Blue Bell Creameries Tries to Get in Front of a Crisis

When an organization is hit with a crisis, the response will often determine how long the crisis will last, in terms of negative media coverage, as well as any long-term erosion in brand reputation or lead revenue.

That’s why PR execs need to keep a close eye on how the crisis now engulfing Blue Bell Creameries plays out. On Monday the company announced that it is voluntarily recalling all of its ice cream products, because of listeria concerns, following a succession of smaller recalls.

Blue Bell realized its initial assumption that the bacteria was isolated to one machine in one room was “wrong,” after an additional half gallon of contaminated ice cream was found in its Brenham, Texas facility, according to a statement from Paul Kruse, the company’s president-CEO.

Blue Bell is trying to get in front of the crisis, which, considering the severity of the situation, may cause further damage to the 108-year-old brand.
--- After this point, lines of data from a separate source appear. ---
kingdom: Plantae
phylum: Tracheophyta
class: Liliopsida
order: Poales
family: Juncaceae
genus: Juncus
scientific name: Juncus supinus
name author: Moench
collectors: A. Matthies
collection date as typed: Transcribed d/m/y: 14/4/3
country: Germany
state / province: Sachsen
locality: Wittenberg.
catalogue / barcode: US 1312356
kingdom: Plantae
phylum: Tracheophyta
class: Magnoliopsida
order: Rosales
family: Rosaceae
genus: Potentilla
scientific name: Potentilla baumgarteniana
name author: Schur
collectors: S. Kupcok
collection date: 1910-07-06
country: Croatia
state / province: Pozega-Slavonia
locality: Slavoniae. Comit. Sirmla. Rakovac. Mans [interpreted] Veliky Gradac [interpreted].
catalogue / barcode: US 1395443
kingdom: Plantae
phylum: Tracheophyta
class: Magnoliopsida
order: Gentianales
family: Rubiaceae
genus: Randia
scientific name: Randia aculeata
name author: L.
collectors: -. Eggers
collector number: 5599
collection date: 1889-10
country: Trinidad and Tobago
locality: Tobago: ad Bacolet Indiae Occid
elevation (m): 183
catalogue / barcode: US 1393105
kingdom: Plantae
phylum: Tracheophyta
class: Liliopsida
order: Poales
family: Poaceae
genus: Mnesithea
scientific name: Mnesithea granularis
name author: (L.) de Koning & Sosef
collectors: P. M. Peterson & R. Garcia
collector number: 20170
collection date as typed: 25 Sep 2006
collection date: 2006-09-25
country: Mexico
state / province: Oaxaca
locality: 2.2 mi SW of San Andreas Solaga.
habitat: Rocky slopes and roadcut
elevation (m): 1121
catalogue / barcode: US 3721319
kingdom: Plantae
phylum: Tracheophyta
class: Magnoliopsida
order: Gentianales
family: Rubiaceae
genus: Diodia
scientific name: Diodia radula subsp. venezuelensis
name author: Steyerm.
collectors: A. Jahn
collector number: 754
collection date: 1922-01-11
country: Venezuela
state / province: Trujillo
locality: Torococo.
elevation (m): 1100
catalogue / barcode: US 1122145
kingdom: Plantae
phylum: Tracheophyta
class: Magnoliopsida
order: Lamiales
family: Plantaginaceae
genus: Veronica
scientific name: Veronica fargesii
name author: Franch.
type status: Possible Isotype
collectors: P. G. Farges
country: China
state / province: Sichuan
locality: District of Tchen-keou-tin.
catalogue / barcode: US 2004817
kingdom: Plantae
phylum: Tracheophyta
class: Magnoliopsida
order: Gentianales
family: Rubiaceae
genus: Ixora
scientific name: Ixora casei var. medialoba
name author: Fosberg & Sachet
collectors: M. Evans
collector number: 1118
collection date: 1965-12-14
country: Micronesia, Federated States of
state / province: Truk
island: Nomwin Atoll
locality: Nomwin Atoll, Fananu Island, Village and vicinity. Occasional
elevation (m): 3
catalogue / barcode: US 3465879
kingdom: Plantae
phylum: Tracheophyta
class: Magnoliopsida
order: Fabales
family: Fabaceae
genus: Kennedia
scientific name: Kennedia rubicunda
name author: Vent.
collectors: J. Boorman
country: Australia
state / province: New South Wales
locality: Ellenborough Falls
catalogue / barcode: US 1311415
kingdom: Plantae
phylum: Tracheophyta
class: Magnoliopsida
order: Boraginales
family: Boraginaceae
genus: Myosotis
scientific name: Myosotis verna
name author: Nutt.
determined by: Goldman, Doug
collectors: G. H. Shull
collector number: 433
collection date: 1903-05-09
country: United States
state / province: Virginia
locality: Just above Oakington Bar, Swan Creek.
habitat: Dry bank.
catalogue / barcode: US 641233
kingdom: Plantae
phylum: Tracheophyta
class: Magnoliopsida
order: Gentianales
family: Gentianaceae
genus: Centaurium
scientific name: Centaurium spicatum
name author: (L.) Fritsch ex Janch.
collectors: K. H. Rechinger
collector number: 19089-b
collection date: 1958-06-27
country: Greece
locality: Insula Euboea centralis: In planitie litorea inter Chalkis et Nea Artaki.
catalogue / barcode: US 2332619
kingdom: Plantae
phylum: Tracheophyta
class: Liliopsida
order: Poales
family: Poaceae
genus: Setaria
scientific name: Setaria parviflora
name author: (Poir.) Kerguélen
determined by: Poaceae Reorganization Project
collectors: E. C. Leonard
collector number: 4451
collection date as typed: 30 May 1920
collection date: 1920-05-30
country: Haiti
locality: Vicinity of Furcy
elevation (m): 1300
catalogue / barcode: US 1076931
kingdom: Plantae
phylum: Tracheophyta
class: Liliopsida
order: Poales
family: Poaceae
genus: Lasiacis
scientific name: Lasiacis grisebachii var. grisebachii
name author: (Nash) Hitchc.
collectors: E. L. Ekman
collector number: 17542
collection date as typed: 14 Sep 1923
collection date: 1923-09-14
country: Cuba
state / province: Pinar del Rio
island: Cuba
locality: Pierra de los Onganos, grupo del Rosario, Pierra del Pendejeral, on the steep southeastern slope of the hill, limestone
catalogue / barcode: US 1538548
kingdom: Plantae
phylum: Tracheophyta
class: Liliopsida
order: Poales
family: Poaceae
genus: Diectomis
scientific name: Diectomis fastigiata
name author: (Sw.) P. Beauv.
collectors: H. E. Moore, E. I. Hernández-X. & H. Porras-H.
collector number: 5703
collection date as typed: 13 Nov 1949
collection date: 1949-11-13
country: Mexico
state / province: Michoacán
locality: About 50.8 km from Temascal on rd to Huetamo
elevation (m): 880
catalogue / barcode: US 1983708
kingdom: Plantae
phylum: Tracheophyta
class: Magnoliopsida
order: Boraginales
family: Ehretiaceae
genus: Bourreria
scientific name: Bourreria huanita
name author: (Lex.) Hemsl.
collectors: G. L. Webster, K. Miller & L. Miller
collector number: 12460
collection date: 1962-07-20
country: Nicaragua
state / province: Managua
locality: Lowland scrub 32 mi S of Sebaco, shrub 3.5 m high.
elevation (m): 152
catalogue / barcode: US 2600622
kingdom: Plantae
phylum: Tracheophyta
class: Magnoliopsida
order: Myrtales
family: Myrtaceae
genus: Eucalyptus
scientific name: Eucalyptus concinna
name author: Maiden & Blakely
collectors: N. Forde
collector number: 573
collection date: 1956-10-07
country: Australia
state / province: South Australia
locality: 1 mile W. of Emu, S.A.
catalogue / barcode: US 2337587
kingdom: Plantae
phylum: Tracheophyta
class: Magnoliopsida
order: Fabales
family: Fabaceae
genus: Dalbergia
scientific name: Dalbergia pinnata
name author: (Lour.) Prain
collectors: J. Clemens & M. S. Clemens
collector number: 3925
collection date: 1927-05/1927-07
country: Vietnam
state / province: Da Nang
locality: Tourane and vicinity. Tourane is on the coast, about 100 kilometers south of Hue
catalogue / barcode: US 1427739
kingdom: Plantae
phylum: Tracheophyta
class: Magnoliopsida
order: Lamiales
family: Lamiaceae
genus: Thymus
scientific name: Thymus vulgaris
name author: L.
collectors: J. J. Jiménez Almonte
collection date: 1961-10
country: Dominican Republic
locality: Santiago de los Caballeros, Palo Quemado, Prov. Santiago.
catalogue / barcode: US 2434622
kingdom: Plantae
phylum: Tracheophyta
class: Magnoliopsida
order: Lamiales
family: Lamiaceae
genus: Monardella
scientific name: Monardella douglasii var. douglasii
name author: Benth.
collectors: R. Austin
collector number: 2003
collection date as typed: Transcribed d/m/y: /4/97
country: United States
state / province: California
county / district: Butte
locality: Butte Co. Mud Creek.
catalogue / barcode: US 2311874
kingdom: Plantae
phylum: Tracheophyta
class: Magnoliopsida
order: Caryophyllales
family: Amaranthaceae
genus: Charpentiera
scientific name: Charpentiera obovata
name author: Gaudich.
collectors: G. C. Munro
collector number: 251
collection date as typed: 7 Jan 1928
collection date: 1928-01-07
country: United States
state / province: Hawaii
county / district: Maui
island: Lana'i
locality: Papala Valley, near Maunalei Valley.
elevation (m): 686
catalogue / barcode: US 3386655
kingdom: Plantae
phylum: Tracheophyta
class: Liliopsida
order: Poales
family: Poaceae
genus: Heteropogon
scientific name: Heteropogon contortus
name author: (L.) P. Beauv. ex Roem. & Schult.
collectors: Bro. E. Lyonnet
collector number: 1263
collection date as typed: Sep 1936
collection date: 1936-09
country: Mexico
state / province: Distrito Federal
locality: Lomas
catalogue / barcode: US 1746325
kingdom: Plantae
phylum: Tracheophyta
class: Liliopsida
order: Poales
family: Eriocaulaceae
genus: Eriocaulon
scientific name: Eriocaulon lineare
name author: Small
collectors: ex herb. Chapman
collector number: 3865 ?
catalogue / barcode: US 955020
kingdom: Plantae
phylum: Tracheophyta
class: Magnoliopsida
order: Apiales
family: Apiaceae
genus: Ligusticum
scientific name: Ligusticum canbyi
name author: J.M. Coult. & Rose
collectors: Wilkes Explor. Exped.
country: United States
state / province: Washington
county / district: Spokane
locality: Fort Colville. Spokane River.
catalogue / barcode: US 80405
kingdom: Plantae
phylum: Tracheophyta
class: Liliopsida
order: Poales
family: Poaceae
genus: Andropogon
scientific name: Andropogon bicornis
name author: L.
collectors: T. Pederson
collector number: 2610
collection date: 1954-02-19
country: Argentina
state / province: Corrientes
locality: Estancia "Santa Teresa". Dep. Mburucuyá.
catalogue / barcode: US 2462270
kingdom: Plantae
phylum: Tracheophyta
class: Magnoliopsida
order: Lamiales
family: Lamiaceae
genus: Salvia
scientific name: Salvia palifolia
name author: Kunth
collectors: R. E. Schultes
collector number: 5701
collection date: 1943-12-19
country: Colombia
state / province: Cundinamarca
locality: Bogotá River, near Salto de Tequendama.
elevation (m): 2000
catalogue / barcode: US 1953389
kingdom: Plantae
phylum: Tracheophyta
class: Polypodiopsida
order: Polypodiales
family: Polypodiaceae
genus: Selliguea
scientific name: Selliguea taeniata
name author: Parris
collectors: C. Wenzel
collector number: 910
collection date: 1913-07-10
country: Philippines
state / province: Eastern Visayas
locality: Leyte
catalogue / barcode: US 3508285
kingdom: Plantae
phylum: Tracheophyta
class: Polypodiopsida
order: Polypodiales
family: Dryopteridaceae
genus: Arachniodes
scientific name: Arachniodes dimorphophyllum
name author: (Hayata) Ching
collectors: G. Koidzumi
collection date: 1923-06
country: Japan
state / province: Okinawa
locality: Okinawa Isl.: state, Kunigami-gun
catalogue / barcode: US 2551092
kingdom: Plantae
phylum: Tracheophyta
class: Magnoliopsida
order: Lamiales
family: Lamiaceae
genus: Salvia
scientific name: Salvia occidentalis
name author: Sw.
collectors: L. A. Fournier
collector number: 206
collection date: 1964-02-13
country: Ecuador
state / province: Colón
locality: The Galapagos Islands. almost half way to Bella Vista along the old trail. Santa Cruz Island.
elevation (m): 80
In a little more than a month, three deaths and several illnesses in Kansas and possibly Texas have been linked to the company’s products.

For communicators, the major takeaway from Blue Bell’s initial response is that however fast PR attacks a problem, it’s probably not fast enough.

In a digital age, the window for responding to a crisis keeps getting smaller.

“When there’s a recall and somebody does something quickly and when they handle it properly, we forgive it,” Phil Lempert, food industry analyst for SupermarketGuru.com, told The New York Times. “When it’s the entire product line or the entire company, people are very concerned.”

Blue Bell, which sells ice cream in 20 states, in no way is downplaying those concerns.

In a video apology (get used to it) posted on the company’s website and Facebook page, Kruse said: “We’re heartbroken over the situation and apologize to all of our Blue Bell fans and customers. Ice cream is a joy and pleasure to eat. It certainly is for me, and I do it every day. And it should never be a concern. For that, we apologize, and we’re going to get it right.”

Kruse hits the right tone, but, for the sake of transparency, he probably should have mentioned the deaths that have been linked to the company products and how the company intends to compensate the victims’ families.

Blue Bell reportedly has contracted both Burson Marsteller and kglobal for crisis management.

Now comes the heavy PR lifting. How will Blue Bell use both traditional media channels and digital venues to communicate how it’s fixing the problem? A FAQ post on its website—and linked on its Facebook page—is a good start.

Correct me if you think I’m wrong, but this is the sort of crisis in which digital needs to be subordinate to the human touch. Blue Bell’s senior executives should visit the communities that have been affected by the recall and tell consumers how things are being corrected. And it has to be a multi-pronged conversation.